Agricultural modernization on horizon
A technician in northern Heilongjiang province operates agricultural drones made by XAG Co Ltd. [Photo by Chen Zheng/for China Daily]
As early as the 1950s, the Chinese government vowed to achieve the goal of agricultural modernization. After nearly seven decades of development, China's agricultural modernization drive has made steady progress, with great achievements.
Output of grain and other staple agricultural products has steadily increased, and agriculture has become more profitable, competitive and sustainable.
From 1953 to 2019, the total output value of China's farming, forestry, livestock and fishery sector grew 4.5 percent on an annual average basis. Few countries in the world could maintain such a high growth rate of their agricultural economy for such a long period.
Progress in science and technology contributed 59.2 percent to China's agricultural output growth, and independently selected species have covered 95 percent of the sown area. China leads the world in terms of genome research and applications for paddy rice, cabbage, tomatoes and cucumbers, and has made breakthroughs in super rice, genetically modified corn and new species of soybean.
Since 2015, China's chemical fertilizer and pesticide levels have recorded negative growth rates. Rotational farming and pilot fallowing programs have been expanded to 2 million hectares.
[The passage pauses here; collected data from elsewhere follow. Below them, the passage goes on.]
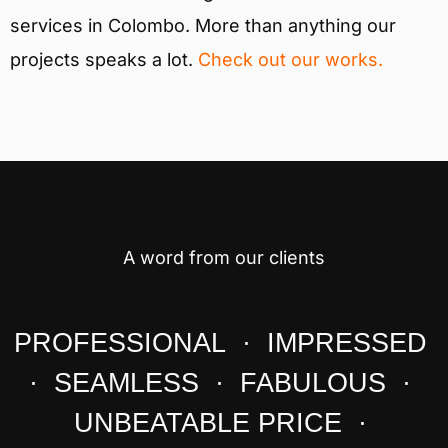
services in Colombo. More than anything our
projects speaks a lot.
Check out our works.
A word from our clients
PROFESSIONAL · IMPRESSED
· SEAMLESS · FABULOUS ·
UNBEATABLE PRICE ·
Key regions of the Yangtze River Basin have been subject to a 10-year fishing moratorium.
It is estimated that China has reached the midstage of agricultural modernization. By the average pace of recent years, China is poised to basically attain agricultural and rural modernization by 2035, but progress will vary considerably across regions and sectors. From the late 14th Five-Year Plan (2021-25) period to the early 15th Five-Year Plan (2026-30) period, China's prosperous coastal regions and suburbs of large cities such as Beijing, and Tianjin and the Zhejiang province are expected to basically achieve agricultural and rural modernization as leading areas.
Agricultural productivity is the weakest spot. By the World Bank's World Development Indicators, China's agricultural value-added per labor force was slightly above the world average in 2018, but 22.2 percent below the level of upper middle-income countries and only 12.1 percent of the level of high-income countries.
In China, agriculture continues to employ an outsize share of the workforce. Most farmers are smallholders employed in nonfarming sectors on a part-time basis. According to the World Bank, agriculture employed 25.4 percent of China's total workforce in 2019. In the same year, this percentage was 21.6 percent for upper middle-income countries and a mere 3.1 percent for high-income countries.
The report to the 19th National Congress of the Communist Party of China in 2017 called for turning China into a prosperous, democratic, civilized, harmonious and beautiful socialist country by the middle of this century. Agricultural modernization is an essential element in achieving this vision.
China will become an agricultural powerhouse as long as it strives to enhance the quality, efficiency and competitiveness of agricultural development. It will take time for China to develop into an agricultural powerhouse. According to projections of the Rural Development Institute at the Chinese Academy of Social Sciences, China's agricultural development will join the agricultural powerhouse ranks around 2040-years after attaining the basic level of agricultural and rural modernization.
From the mid-and long-term perspective in the path toward basic agricultural modernization by 2035, China should follow national conditions and historical experiences, safeguard the fundamental interests of farmers, and steer agricultural and rural reforms in the right direction.
The agricultural modernization strategy must prioritize food security, green transition, technology and education. Policy continuation and gradual reform should be carried out through a phased and focused arrangement.
Amid urbanization and the consumption upgrade, food security has come under strain. To ensure food security, China has to protect arable land, build farmland with high standards, improve agricultural infrastructure, apply advanced technology, optimize the product mix and increase crop yields. China should leverage food quota, tariff and nontariff trade measures to regulate grain imports to balance the structure of grain supply and demand.
China also should increase agricultural waste recycling and the efficient use of resources like water and soil. Green and circular agriculture should be developed based on local environmental capacity, the restoration of agricultural ecosystems, and improvement of market-based ecological compensation mechanisms involving various stakeholders.
Finally, China should offer classified policy guidance for regions in light of their comparative advantages, and encourage some regions to take the lead in achieving agricultural modernization. By 2035, all regions should basically achieve agricultural and rural modernization.
Wei Houkai is director of, and Cui Kai is an associate researcher for, the Rural Development Institute at the Chinese Academy of Social Sciences.
The views don't necessarily reflect those of Qiushi Journal.